The Toronto Globe and Mail points out in a recent article that female physicians tend to be more empathetic than their male counterparts. They prefer to work collaboratively in teams with other doctors. They take more time to listen to their patients. They do more follow up after surgery.
A study of close to 800,000 hospital patients in the United States showed that those whose care was orchestrated by female doctors were less likely to die than those under the care of male doctors. They were also less likely to be readmitted to the hospital.
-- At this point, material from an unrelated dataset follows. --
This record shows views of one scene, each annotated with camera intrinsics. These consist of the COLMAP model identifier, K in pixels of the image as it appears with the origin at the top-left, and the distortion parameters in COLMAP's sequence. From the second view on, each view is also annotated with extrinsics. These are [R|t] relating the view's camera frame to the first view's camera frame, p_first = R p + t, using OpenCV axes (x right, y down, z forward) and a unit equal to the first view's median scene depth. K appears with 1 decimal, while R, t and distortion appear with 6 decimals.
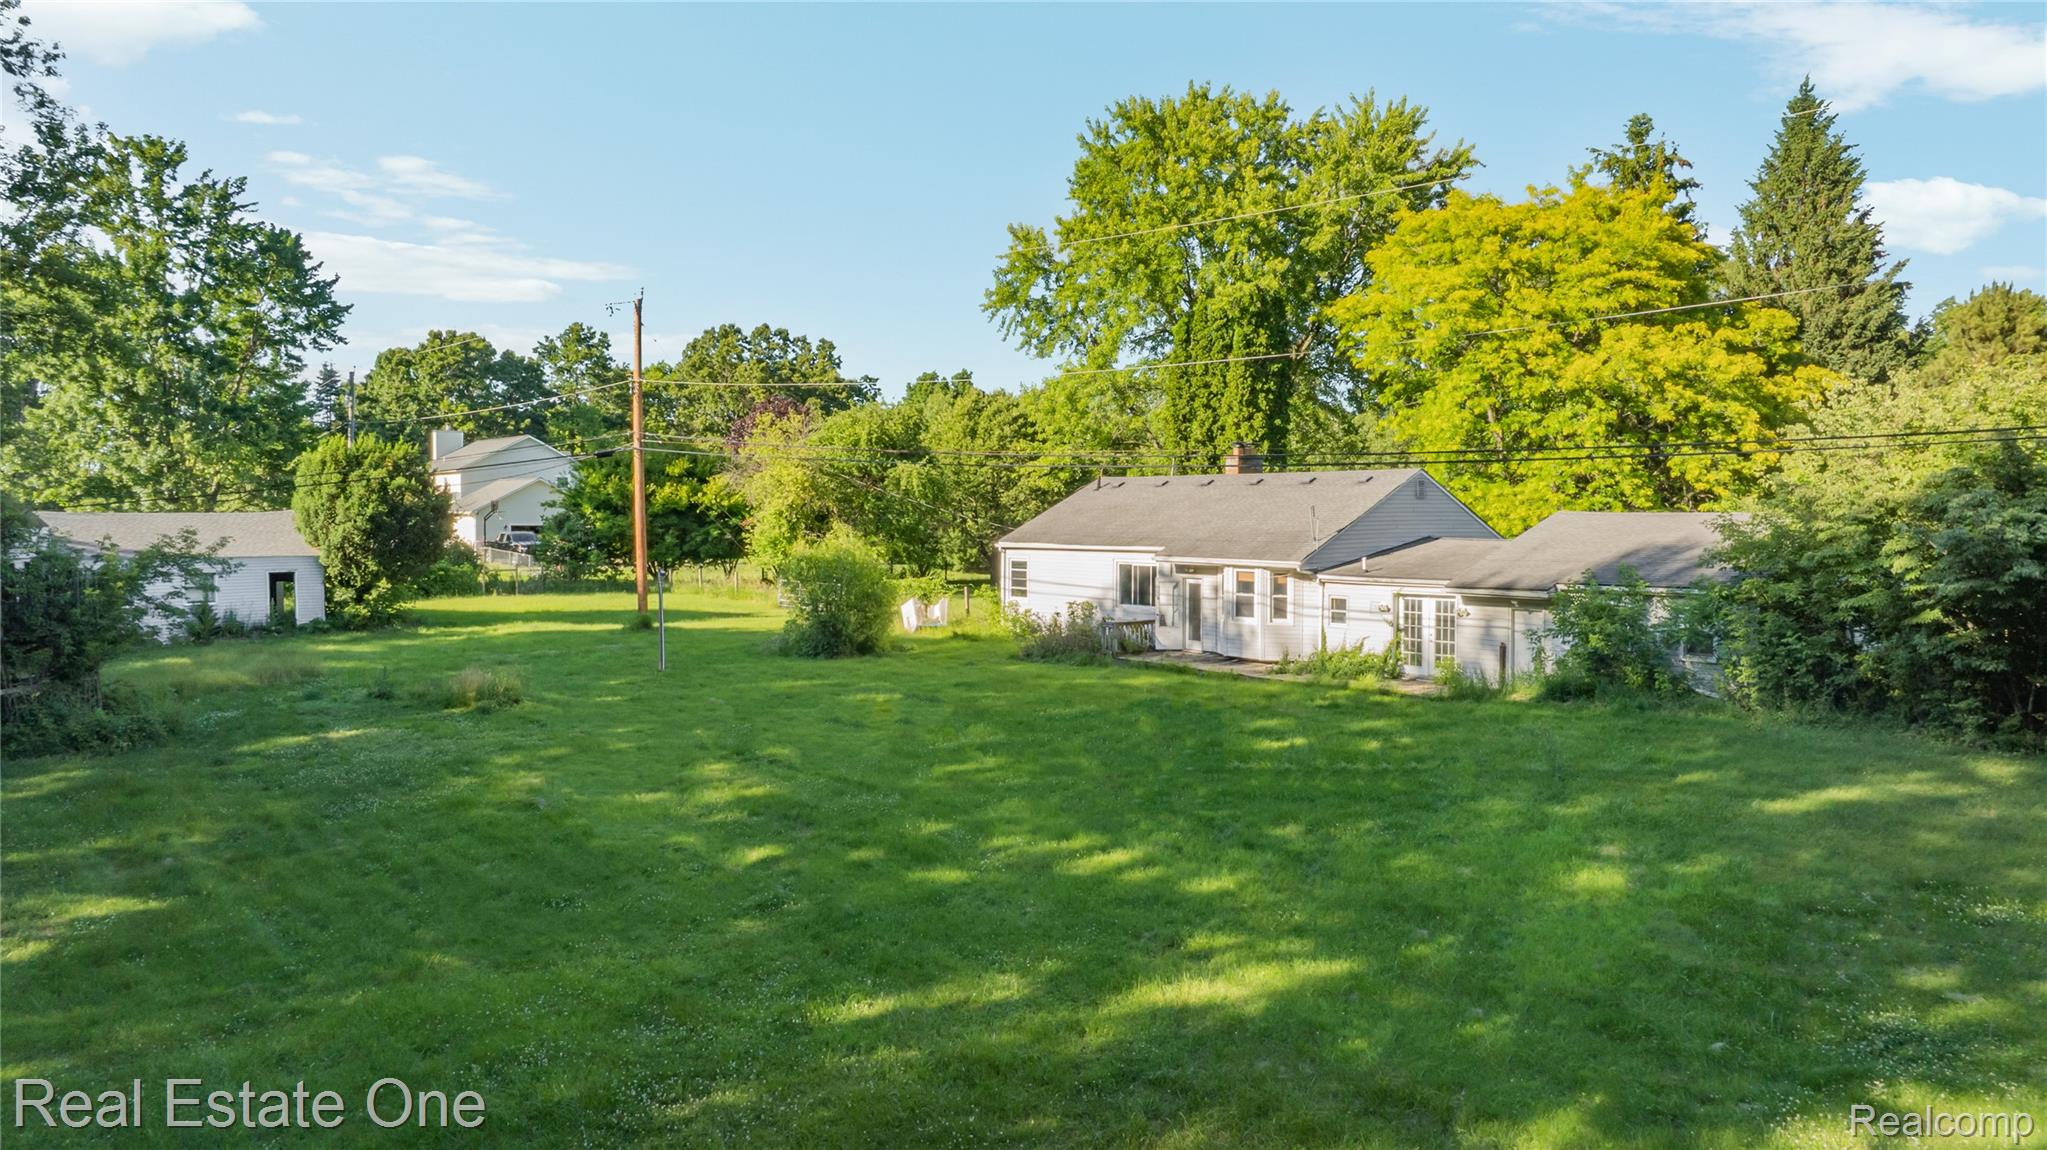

The Globe and Mail article reported on a study of some 600,000 cardiac patients admitted to emergency rooms in Florida. It found death rates of those treated by female physicians were markedly lower. A similar Canadian study in 2021 found that women operated on by a female surgeon were 25 percent less likely to die than if they were operated on by a male surgeon.
So what accounts for these differences. The theory is that female physicians get better results because they do a better job of listening to their patients. They spend more time with their patients and they engage in a lot more actual conversation with them than their male counterparts. While a male physician generally will interject his opinion and interrupt his patient after only 11 seconds of listening to their concerns, a female physician will wait a full two minutes before doing so.
Women may also bring a more creative and broader mind-set to their work since they are better than men at investing not only in their careers, but in their social and family lives as well.
When I interviewed female patients of Anna Shilstra who practiced medicine more than 80 years ago they told me they had preferred her to her husband. That kind of sentiment still holds true for women today. They prefer female physicians.
Are women better doctors than men? For some patients, in some cases, it appears they are. But what is clear is that male physicians have something to learn from their female colleagues about listening to patients, working more collaboratively, following up on cases and positively balancing their personal and work life.